Race Relations Commissioner Claims Immunity

The Race Relations Commissioner, Joris de Bres, has formally claimed immunity from his own legislation in papers filed in the Human Rights Disputes Tribunal (see attached).

"Mr de Bres is determined not to put his comments to the same test that he'd apply to remarks made by any other New Zealander," says National Party East Coast Bays MP Murray McCully.

The papers were filed in response to proceedings initiated by Mr McCully following a speech by Mr de Bres likening non-Maori New Zealanders to the Taliban in Afghanistan.

The proceedings were filed in the Tribunal after the Human Rights Commission, of which Mr de Bres is a member, had earlier decided to take no action on Mr McCully's complaint.

The papers, filed as a Statement of Reply by Mr de Bres, open with a claim that 'the defendant is a person to whom S130 of the Act applies.'

S130 is the section which provides immunity for members of the Human Rights Commission in relation to 'anything he or she may do or report or say in the course of the exercise or intended exercise of his or her duties.'

Mr de Bres and the chair of the Human Rights Commission, Roslyn Noonan, claim that the section provides immunity for any actions by members of the Commission.

They also claim the immunity cannot be waived, but Mr McCully says the section only applies to formal quasi-judicial actions of Commissioners in dealing with specific cases before them.

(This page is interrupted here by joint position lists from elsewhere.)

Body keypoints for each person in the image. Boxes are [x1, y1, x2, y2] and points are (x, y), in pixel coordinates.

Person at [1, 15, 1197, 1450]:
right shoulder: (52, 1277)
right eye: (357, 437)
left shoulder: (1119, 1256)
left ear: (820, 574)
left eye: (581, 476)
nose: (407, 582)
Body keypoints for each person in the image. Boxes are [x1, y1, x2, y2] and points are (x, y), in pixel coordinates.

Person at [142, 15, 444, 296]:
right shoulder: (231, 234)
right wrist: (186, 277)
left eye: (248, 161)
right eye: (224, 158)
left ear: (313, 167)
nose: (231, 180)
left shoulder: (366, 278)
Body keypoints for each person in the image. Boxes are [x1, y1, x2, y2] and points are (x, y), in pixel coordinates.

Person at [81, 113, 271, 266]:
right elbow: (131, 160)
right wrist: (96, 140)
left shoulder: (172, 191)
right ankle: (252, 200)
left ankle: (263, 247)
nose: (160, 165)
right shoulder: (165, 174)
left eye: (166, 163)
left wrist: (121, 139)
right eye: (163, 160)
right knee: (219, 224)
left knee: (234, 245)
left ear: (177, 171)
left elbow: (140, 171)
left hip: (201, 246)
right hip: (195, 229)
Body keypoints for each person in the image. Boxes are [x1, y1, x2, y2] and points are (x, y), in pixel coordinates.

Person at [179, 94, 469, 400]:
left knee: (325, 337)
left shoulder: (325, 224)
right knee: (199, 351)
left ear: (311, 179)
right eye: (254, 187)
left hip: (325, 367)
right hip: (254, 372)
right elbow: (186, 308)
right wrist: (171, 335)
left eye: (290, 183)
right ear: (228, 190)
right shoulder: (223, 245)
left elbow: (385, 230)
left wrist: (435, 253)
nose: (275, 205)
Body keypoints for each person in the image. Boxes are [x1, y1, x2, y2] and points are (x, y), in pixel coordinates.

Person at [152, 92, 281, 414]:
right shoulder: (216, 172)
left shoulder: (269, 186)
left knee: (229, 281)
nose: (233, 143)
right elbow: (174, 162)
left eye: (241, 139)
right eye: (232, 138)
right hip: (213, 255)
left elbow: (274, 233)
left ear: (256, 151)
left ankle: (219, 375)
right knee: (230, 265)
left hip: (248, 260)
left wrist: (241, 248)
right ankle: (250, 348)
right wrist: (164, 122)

"This claim of immunity is a nonsense, a total outrage," Mr McCully says.

"In filing this document, the Race Relations Commissioner is formally seeking protection from, and placing himself above, the very law which he seeks to apply to all other New Zealanders.

"He and his fellow travellers at the Human Rights Commission are seeking to abuse an immunity which was intended to protect the formal workings of the Commission.

"They now claim it provides them with immunity for every provocative speech they choose to deliver.

"I invite Mr de Bres to consider whether he can continue to expect the New Zealand public to have confidence in him and his colleagues when they clearly fear the prospect of having their own actions measured by the same yardstick they apply to others," Mr McCully says.